Ph.D. Defence - Jinqiu Yang

Tuesday, January 9, 2018 9:00 am - 9:00 am EST (GMT -05:00)

Candidate: Jinqiu Yang

Title: Improving Automated Program Repair by Leveraging Human Knowledge

Date: January 9, 2018

Time: 9:00 AM

Place: EIT 3142

Supervisor(s): Tan, Lin

Abstract:

Developers spend much of their time fixing bugs in software programs. Automated generate- and-validate program repair techniques

(G&V) are proposed to alleviate the burden of bug fixing from developers. G&V techniques locate the patches in a hypothesized space of patches and utilize readily-available test suites to validate the quality of the generated patches. Despite the promising results (G&V techniques repair 8–17.7% of the collected bugs from mature Java or C open-source projects), two primary limitations prohibit the advances of automated program repair. First, G&V may generate incorrect patches (i.e., fail to fix the bugs while passing the test-suite-based validation due to the weakness of test suites). Second, the repair capability of each G&V technique is limited by the hypothesized space of patches. Therefore, there still exist bug fixes that cannot be handled well (i.e., not in the hypothesized space) by current automated program repair techniques.

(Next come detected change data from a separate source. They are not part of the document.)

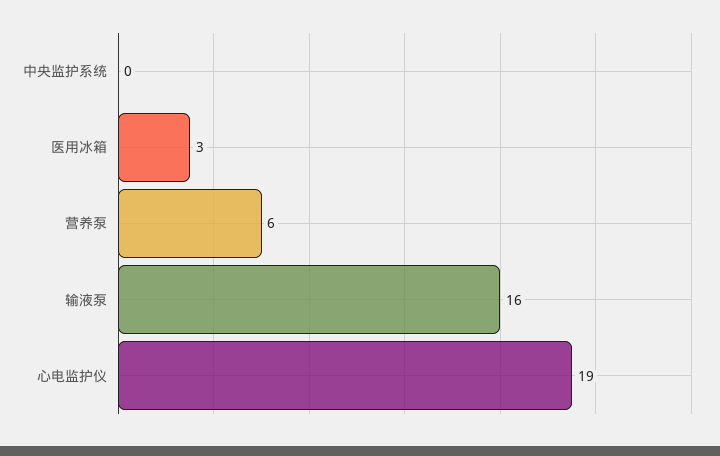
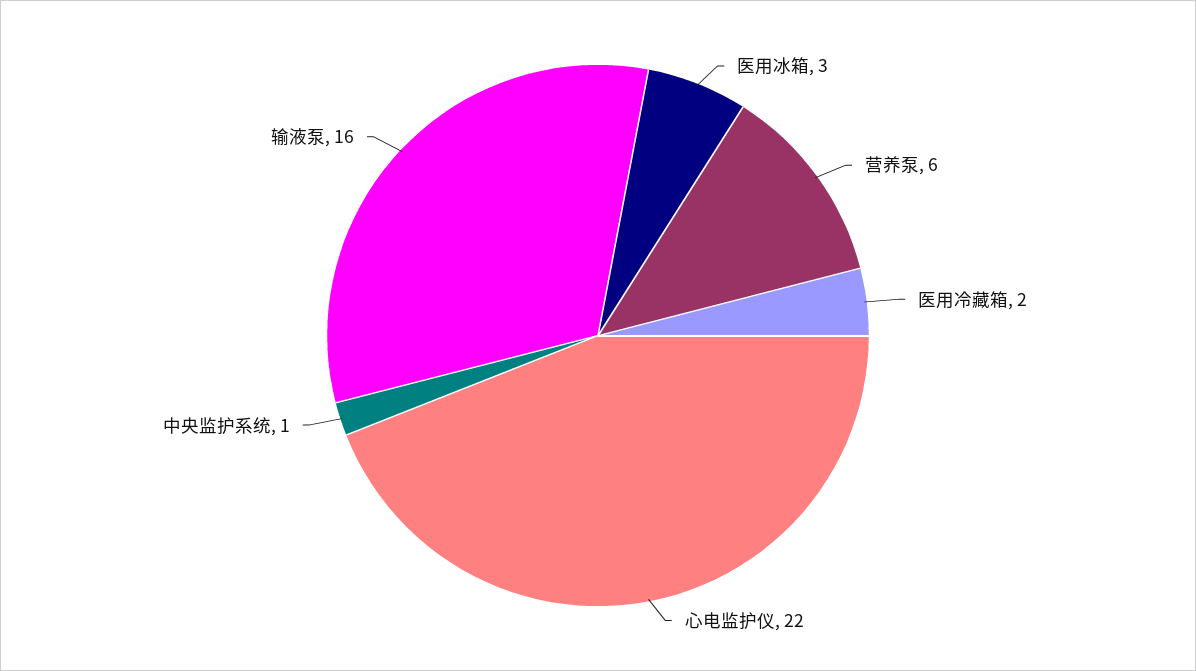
中央监护系统: 0 -> 1
心电监护仪: 19 -> 22
医用冷藏箱: none -> 2

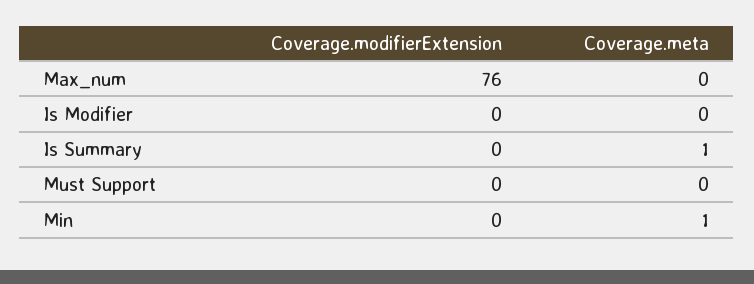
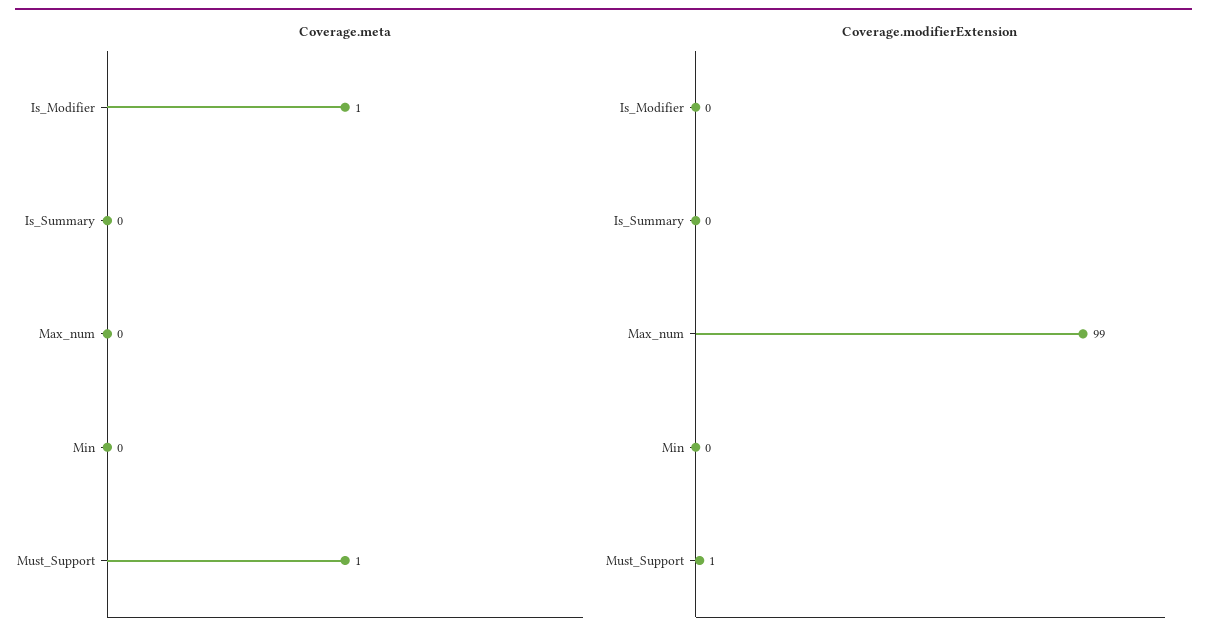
Coverage.modifierExtension, Max_num: 76 -> 99
Coverage.meta, Is Modifier: 0 -> 1
Coverage.meta, Is Summary: 1 -> 0
Coverage.modifierExtension, Must Support: 0 -> 1
Coverage.meta, Must Support: 0 -> 1
Coverage.meta, Min: 1 -> 0

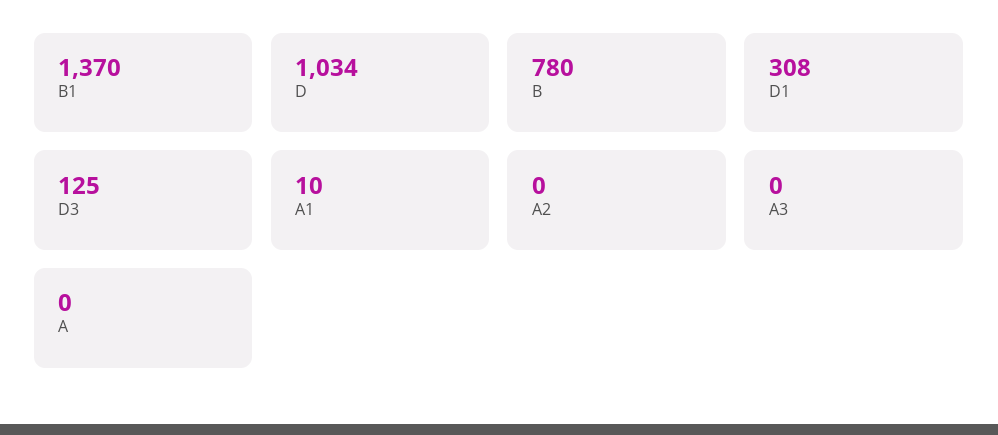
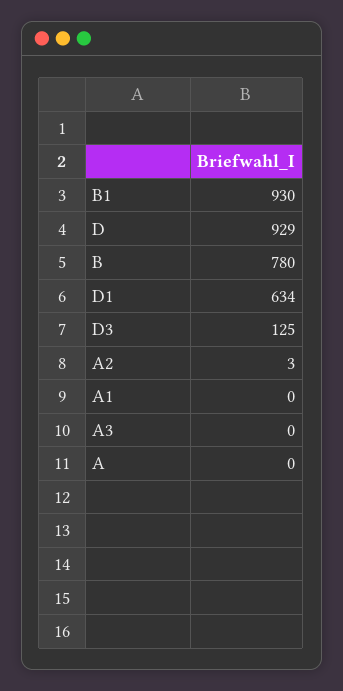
B1: 1370 -> 930
D: 1034 -> 929
D1: 308 -> 634
A1: 10 -> 0
A2: 0 -> 3

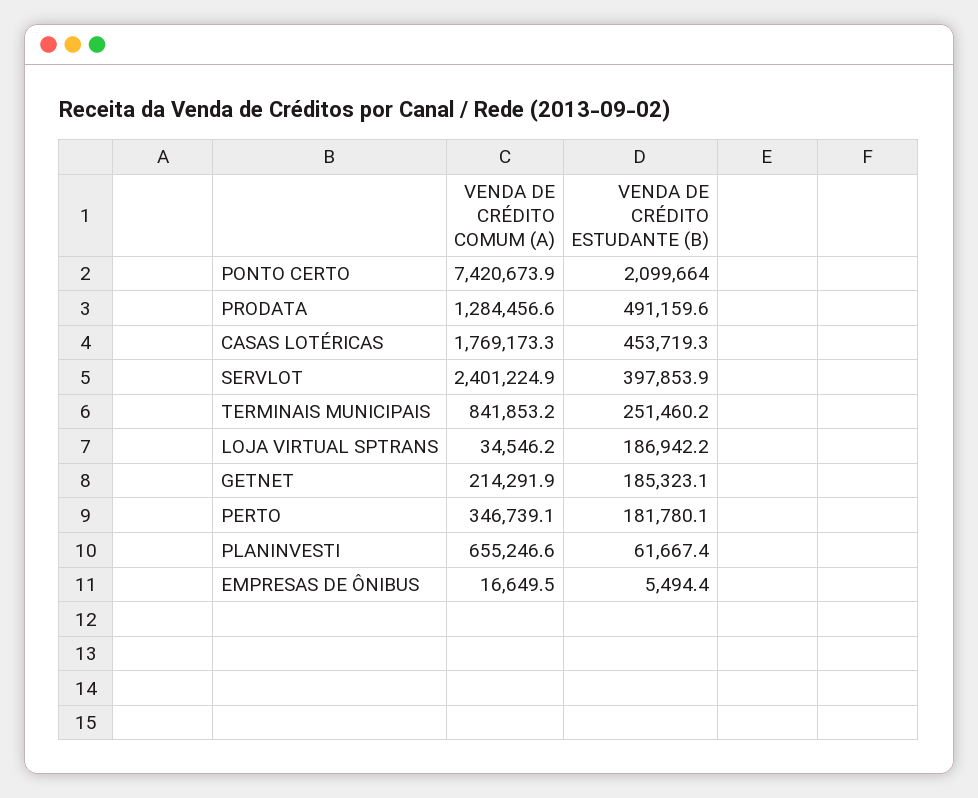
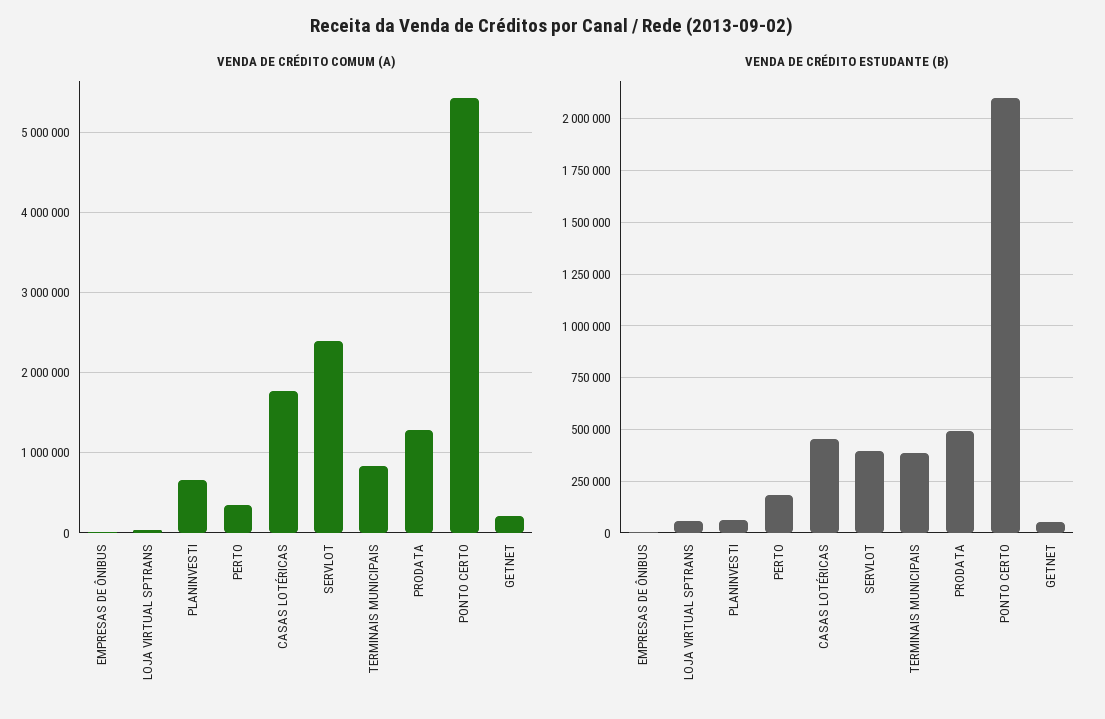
VENDA DE CRÉDITO COMUM (A), PONTO CERTO: 7420673.9 -> 5400000
VENDA DE CRÉDITO ESTUDANTE (B), TERMINAIS MUNICIPAIS: 251460.2 -> 400000
VENDA DE CRÉDITO ESTUDANTE (B), LOJA VIRTUAL SPTRANS: 186942.2 -> 50000
VENDA DE CRÉDITO ESTUDANTE (B), GETNET: 185323.1 -> 50000

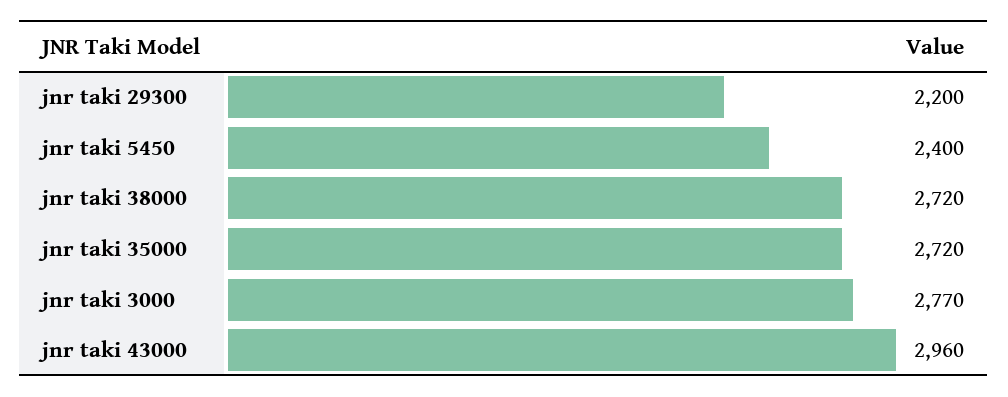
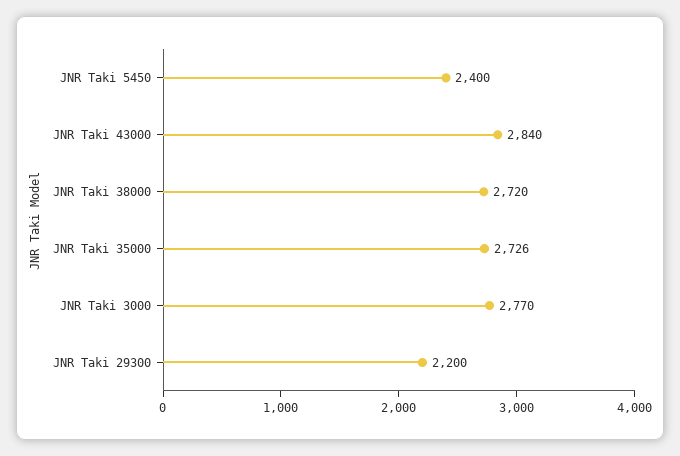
jnr taki 35000: 2720 -> 2726
jnr taki 43000: 2960 -> 2840

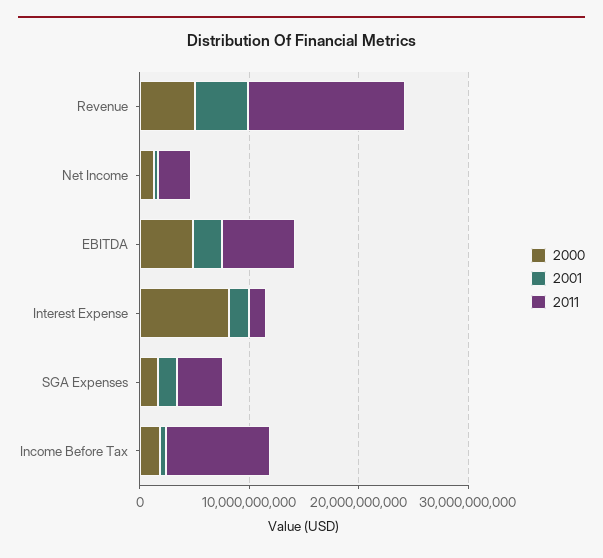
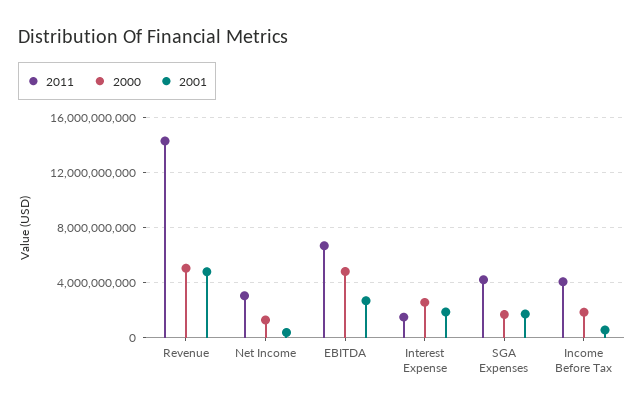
2000, Interest Expense: 8000000000 -> 2500000000
2011, Income Before Tax: 10000000000 -> 4000000000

This thesis makes contributions to advance automated program repair in two phases. First, we investigate whether improving the test-suite-based validation can precisely identify incorrect patches that are generated by G&V, and whether it can help G&V generate more correct patches. The result of this investigation–Opad, which combines new fuzz-generated test cases and additional oracles (i.e., memory oracles), is proposed to identify incorrect patches and help G&V repair more bugs correctly. The evaluation of Opad shows that the improved test-suite-based validation identifies 75.2% incorrect patches from G&V techniques. With the integration of Opad, SPR, one of the most promising G&V techniques, repairs one additional bug. Furthermore, the inspection of the new automatically-generated test cases highlights that adding new test cases have great potential in identifying incorrect patches, although the potential is not fully explored due to the limitations of test oracles.

Second, this thesis makes contributions to enrich hypothesized space of patches of automated program repair, by leveraging human intelligence. The problem of weak test suites cannot be fully addressed due to the challenging oracle problem. Meanwhile, improving the hypothesized space of patches, from both quantity and quality aspects, could further advance automated program repair. Human intelligence in bug-fixing activities is noted in the forms such as commits of bug fixes, developers’ expertise, and documentation pages. Two techniques (APARE and Priv) are proposed to target two types of defects respectively: project-specific recurring bugs and vulnerability findings by static analysis.

Given a recurring bug with both failing and passing test cases, APARE automatically learns fix patterns from historical bug fixes (i.e., originally crafted by developers), utilizes spectrum-based fault localization technique to identify highly-likely faulty methods, and applies the learned fix patterns to generate patches for developers to review. The key innovation of APARE is to utilize a percentage semantic-aware matching algorithm between fix patterns and faulty locations. For the 20 recurring bugs, APARE generates 34 method fixes, 24 of which (70.6%) are correct; 83.3% (20 out of 24) are identical to the fixes generated by developers. In addition, APARE complements current repair systems by generating 20 high-quality method fixes that RSRepair and PAR cannot generate.

Priv is a multi-stage remediation system specifically designed for static analysis security testing (SAST) techniques. The prototype is built and evaluated on a commercial SAST product. The first stage of Priv is to prioritize workloads of fixing vulnerability findings based on shared likely fix locations. The likely fix locations are suggested based on a set of manually-defined rules. The rules are concluded and developed through the collaboration with two vulnerability experts. The second stage of Priv provides additional essential information for improving the efficiency of diagnosis and fixing. Priv offers two types of additional information: locating relevant findings for identifying actionable vulnerability findings, and customizing remediation pages by generating fix suggestion for vulnerability finding. The evaluation shows that Priv suggests identical fix locations to the ones suggested by developers for 50–100% of the evaluated vulnerability findings. Priv identifies 2–2170 actionable vulnerability findings for the evaluated six projects. Moreover, our manual examination confirms that Priv can generate patches of high-quality for many of the evaluated vulnerability findings.